The court’s decision gave Japan a golden opportunity to ditch a practice that has brought international condemnation, and which doesn’t appear to be that popular in Japan itself, as the country no longer consumes much whale meat. “We are revising the contents of the research to take into consideration the court’s decision to the greatest extent that we can,” the Minister of Agriculture, Yoshimasa Hayashi, told reporters. “We want to gather scientific data in order to resume commercial whaling as soon as possible.”

Japan “says its 26-year-old research program is needed to monitor recovering whale populations in the Southern Ocean, but opponents call it a crude cover for continued commercial whaling,” the New York Times reported.
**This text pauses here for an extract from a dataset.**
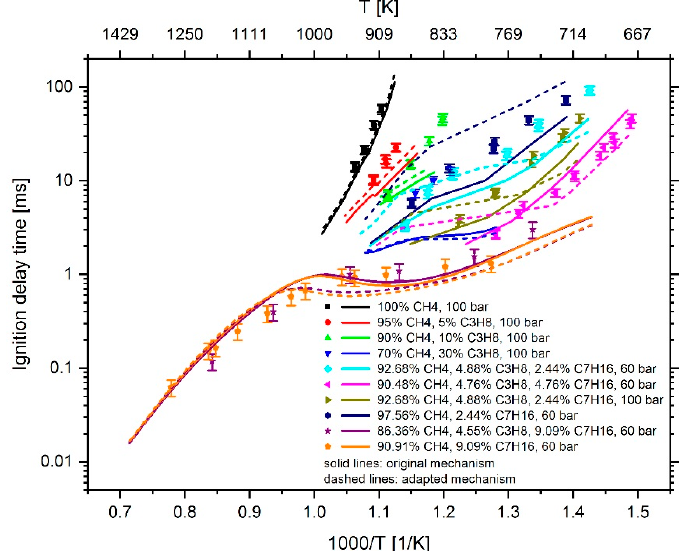
Figure 31. Experimental data (symbols) [6,7] versus model prediction (lines) using the Complete San Diego mechanism with n -heptane extension [20] before and after the mechanism adaption.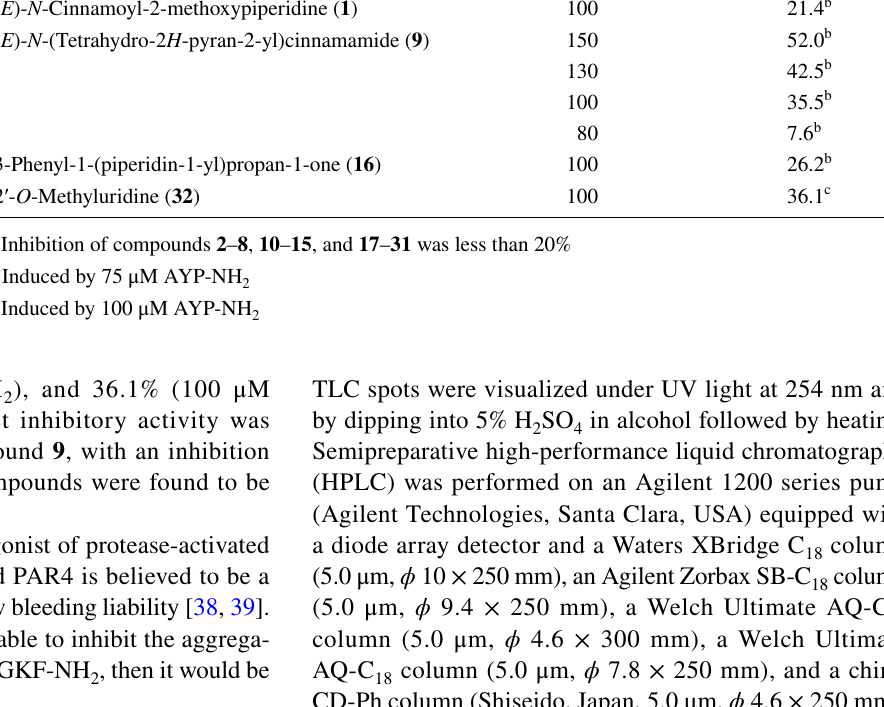
Table 5 Inhibitory effects of compounds from Piper retrofractum on mouse platelet aggregation induced by AYPGKF-NH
Crude indeed. By its own admission, Japan’s hunt isn’t really about research–or if it is, it’s about research geared toward restarting commercial whaling, which has been outlawed since 1986 (for the record, Norway and Iceland openly defy that moratorium). It’s hard to believe anybody could possibly believe that Japan needs to kill scores of whales–in the past, up to 950 minke, fin and humpback whales each year in the Southern Ocean, but presumably less in the future–to keep tabs on the animal’s populations. But so goes the absurd argument.

Yesterday (April 17) officials and lobbyists in Japan hosted a whale buffet to protest the UN court’s decision and celebrate the harvest of the large mammals.